De nouveaux IRC sont en effet en préparation avec des « institutions très prestigieuses avec lesquelles le CNRS souhaite travailler », indique Alain Schuhl. Le premier, pour « les sciences et les technologies transformationnelles », sera signé le 8 avril avec l’Imperial College de Londres et des discussions sont en cours avec l’Université de Tokyo.

  • 1Changement climatique, inégalités éducatives, intelligence artificielle, santé et environnement, territoires du futur, transition énergétique sont les six défis sociétaux inscrits dans le Contrat d’objectifs et de performance (2019-2023) que le CNRS a signé avec l’État.
  • 2International Research Laboratory - Ces unités de recherche sous tutelle du CNRS et d’au moins un partenaire étranger, ainsi parfois que d’autres institutions de recherche françaises et étrangères, accueillent, en un lieu identifié et, de manière significative et durable, des scientifiques travaillant ensemble sur des axes scientifiques définis.
  • 3Interdisciplinary and Global Environmental Studies (CNRS/ENS Paris Sciences et Lettres/Université d’Arizona).

iGlobes et Pima County : la recherche environnementale du CNRS à Tucson

Océan miniature
L’infrastructure Biosphere 2 reproduit notamment un "océan" en modèle réduit. © CNRS

L’IRC entre le CNRS et l’Université d’Arizona couvre de nombreuses thématiques. Il confirme en particulier deux actions collaboratives déjà structurées, l’International Research Laboratory iGlobes et l’Observatoire Homme-Milieu International (OHMI) « Pima County ».

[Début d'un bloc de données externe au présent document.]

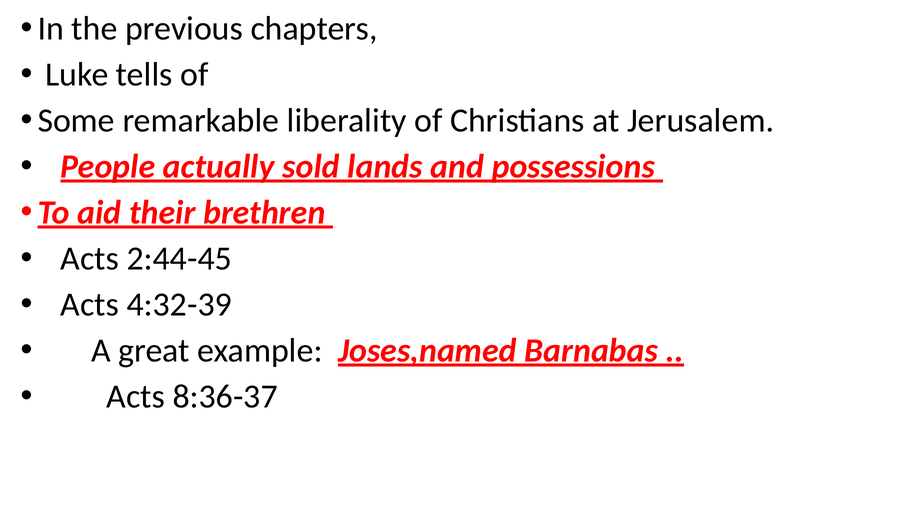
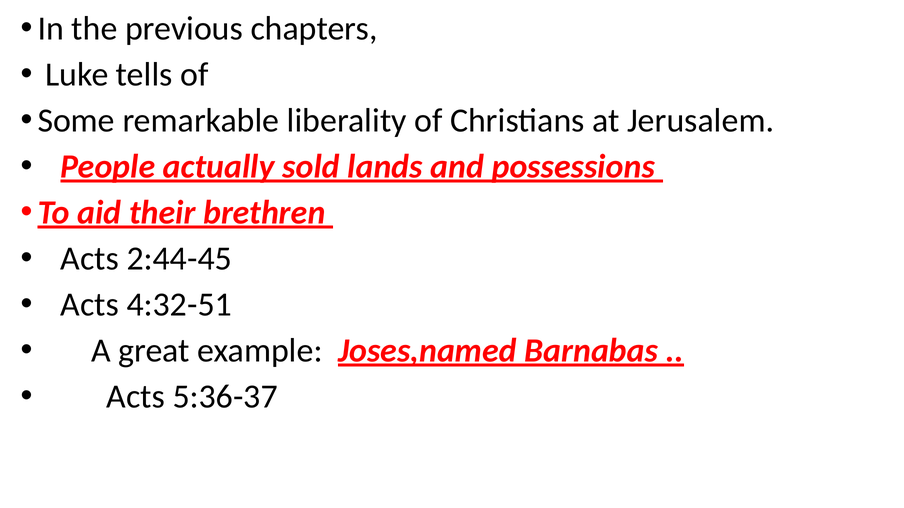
4:32-39: 4:32-39 -> 4:32-51
8:36-37: 8:36-37 -> 5:36-37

iGlobes catalyse une recherche interdisciplinaire innovante sur des défis globaux liés à l’environnement et aux ressources naturelles, en particulier la question des relations des populations à la nature et à son évolution, face notamment à l'exploitation à très grande échelle des ressources minières de la région et au bouleversement climatique auquel le sud-ouest américain est particulièrement exposé avec son climat aride. Dans ce cadre, l’IRL a accès à un outil expérimental unique au monde, l’infrastructure Biosphere 2 de l’Université d’Arizona. Situé à Oracle dans le désert en bordure des monts Santa Catalina, ce système écologique fermé, le plus grand jamais construit, permet des expérimentations en conditions très contrôlées. Une forêt tropicale, un désert, un océan doté d’un récif corallien, une mangrove, une savane et un terrain agricole y sont reproduits en modèle réduit. Ce modèle d’un « mini-monde » clos aux ressources limitées permet d’interroger la fragilité et la résilience du système que forme l’humain dans la biosphère.

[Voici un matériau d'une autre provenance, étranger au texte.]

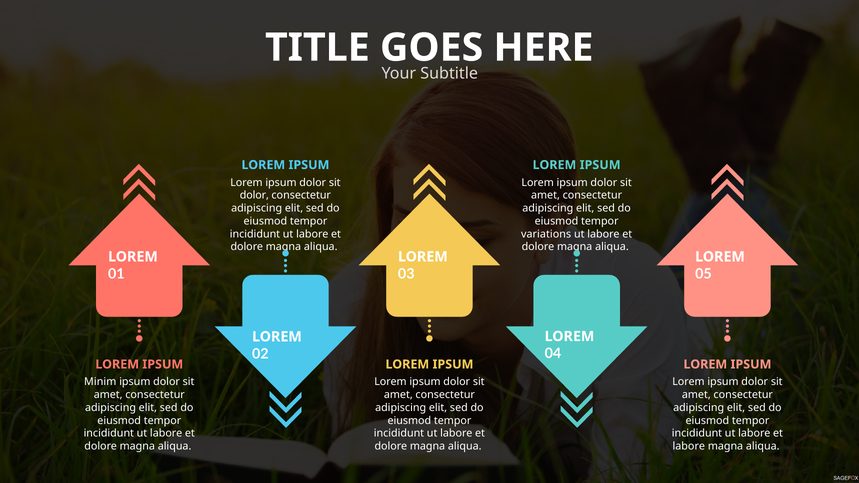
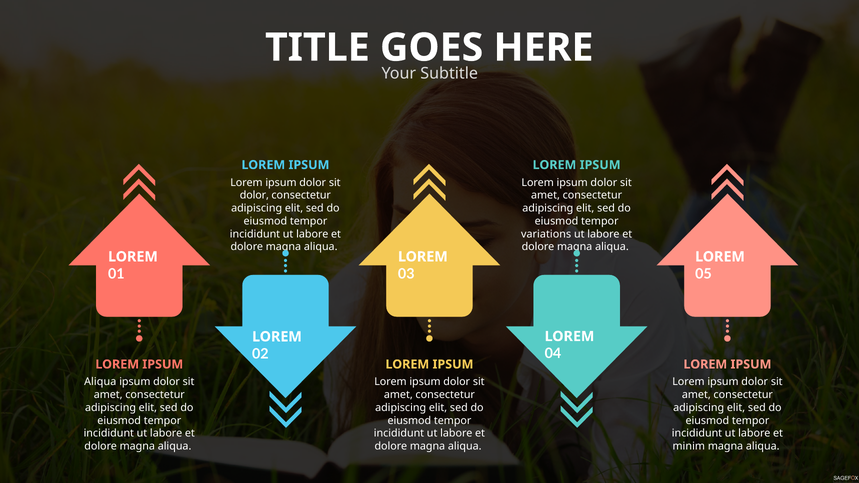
Minim at (100, 382): Minim -> Aliqua
labore at (689, 446): labore -> minim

iGlobes fédère aussi des équipes multidisciplinaires d’Amérique du Nord, du Sud et d’Afrique pour promouvoir de nouvelles actions de recherche transcontinentales, autour de grands défis environnementaux. L’environnement naturel de la région fait en effet d’iGlobes et de l’IRC des outils intéressants pour aider le CNRS dans son Plan pluriannuel de coopérations avec l’Afrique.

Comme les autres OHM en France ou à l’étranger, « Pima County » est un dispositif de recherche dédié à la compréhension des écosystèmes anthropisés, artificialisés (anthropoconstruits) et complexes, dans lesquels l’Homme interagit directement avec la géosphère et la biosphère. Les recherches de cet OHMI portent sur l’interaction de multiples acteurs dans la gestion de transformations environnementales irréversibles affectant l’écosystème du Sonora.